May God's peace dwell in your hearts,
The Most Rev. Katharine Jefferts Schori
Presiding Bishop and Primate
The Episcopal Church
13 comments:
That is such an unflattering photo of her, alas.
I actually really like it. It has a "don't mess with me" quality that somehow appeals.
That photo makes her look a little arrogant which is far from what she seemed when we talked about Grandmère Mimi's wondering if she ever wore skirts.
The schismatics who claim to have elected her sure did TEC a huge favor. And she advised Obama too. What a woman!
I don't care how the lady looks, so long as she stands up for what's right!
Seriously, though, we never have this consistent a conversation about how our male bishops' photos look, and we have some doozies in terms of vestments, girth and physical features!
She does make one howling error in the letter, referring the previously unknown Church of Scotland. She presumably means the Scottish Episcopal Church. I'm quite certain she doesn;t mean the (presbyterian) Kirk of Scotland.
Apart from that (which I trust someone will correct soon), it's spot on.
Arguably my favorite bit:
"We are further distressed that such sanctions do not, apparently, apply to those parts of the Communion that continue to hold one view in public and exhibit other behaviors in private.

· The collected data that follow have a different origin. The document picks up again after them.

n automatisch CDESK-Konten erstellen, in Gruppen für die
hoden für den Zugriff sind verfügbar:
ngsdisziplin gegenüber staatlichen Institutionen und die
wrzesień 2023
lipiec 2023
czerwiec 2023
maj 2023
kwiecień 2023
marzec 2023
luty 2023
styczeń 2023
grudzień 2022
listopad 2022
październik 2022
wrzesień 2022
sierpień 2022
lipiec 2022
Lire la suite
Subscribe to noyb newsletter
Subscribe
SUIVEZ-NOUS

Why is there no sanction on those who continue with a double standard?"
Obedience is far more important to God than the jazzy [Holy Spirit] rift that KJS has us all on.... for an intelligent woman, she makes it all sound a little like Alice In Wonderland.... check your brains at the door kinda thing.
[after all these years] I still find her teachings alarming, I'm paraphrasing here...KJS says...'Yes...the Christian missionary WHITE men where WRONG to teach against idol worship, witchcraft, polygamy, and paganism!-- and we feel so badly about it!-- Oh, if only we had known better-- please forgive us, and now, we'll make it up to you, I promise!"

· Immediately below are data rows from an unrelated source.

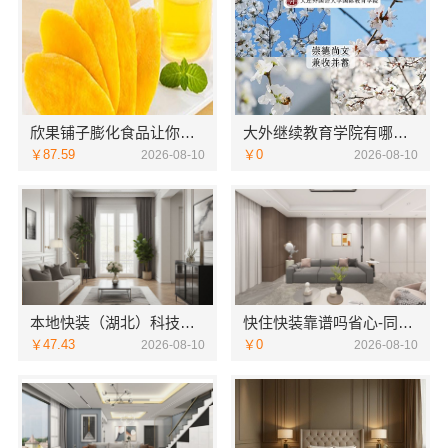
欣果铺子膨化食品让你荣光重新焕发
大外继续教育学院有哪些专业欢迎咨询
￥87.59
￥0
2026-08-10
2026-08-10
本地快装（湖北）科技：青山快装两房一厅
快住快装靠谱吗省心-同城快装（湖北）科技有限公司
￥47.43
￥0
2026-08-10
2026-08-10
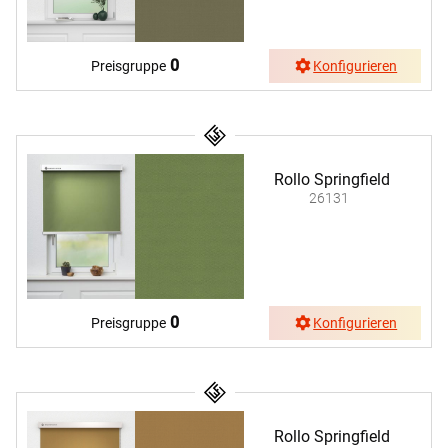
0
Preisgruppe
Konfigurieren
Rollo Springfield
26131
0
Preisgruppe
Konfigurieren
Rollo Springfield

Just because Church goers wish to engage in same genital contact, doesn't mean it has God's approval.
The Word of God promotes Man+Woman sexual union in Marriage, One-Flesh. [examples of ungodly unions are there for showing what not to do] -- in every case there was Judgment against the Sinner, or perhaps Mercy for the Sinner. [please, look it up.]
Either way, what God wants for his Beloved Children [those that call Jesus God] is clear from Genesis to Revelation. Marriage relations are set apart & above all others-- a special union that meets God's standards for the Man, the Woman, & Offspring.

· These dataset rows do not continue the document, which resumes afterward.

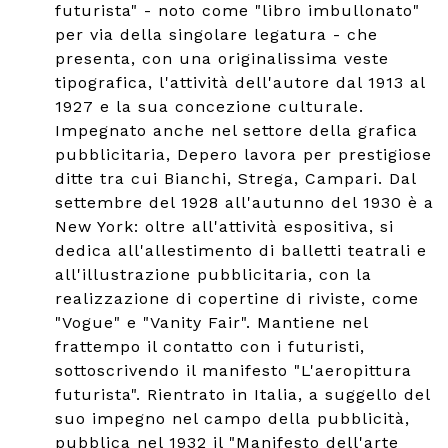
futurista" - noto come "libro imbullonato"
per via della singolare legatura - che
presenta, con una originalissima veste
tipografica, l'attività dell'autore dal 1913 al
1927 e la sua concezione culturale.
Impegnato anche nel settore della grafica
pubblicitaria, Depero lavora per prestigiose
ditte tra cui Bianchi, Strega, Campari. Dal
settembre del 1928 all'autunno del 1930 è a
New York: oltre all'attività espositiva, si
dedica all'allestimento di balletti teatrali e
all'illustrazione pubblicitaria, con la
realizzazione di copertine di riviste, come
"Vogue" e "Vanity Fair". Mantiene nel
frattempo il contatto con i futuristi,
sottoscrivendo il manifesto "L'aeropittura
futurista". Rientrato in Italia, a suggello del
suo impegno nel campo della pubblicità,
pubblica nel 1932 il "Manifesto dell'arte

I'm in agreement with you, Arrogance is the stance she takes in dress and but I'm going to add that her didactic 'Life's Lessons ' attitude show arrogance as well.
LG, I think you mean jazzy "riff."
It was the schismatics who brought about the rift.
According to your logic, Martin Luther King should have been obedient to those swell Jim Crow laws and should have ignored the dream that the Holy Spirit gave him.
Just because church goers engage in bigotry, personal or institutional, does not mean it has God's approval.
I love her comments on double standard. Trick question -- name the church with the most clergy in same gender legal partnerships? Answer Church of England.
And Dr. Williams is tossing himself out of the communion when?
FWIW
jimB
Why do you respond to LG?
I think reinforcing the delusions probably derail the therapy.
And Dr. Williams is tossing himself out of the communion when?
Well, Jim, he's certainly known to many as a tosser.
We have a PB with backbone, a quality decidedly lacking in many clergy in situations where it's needed.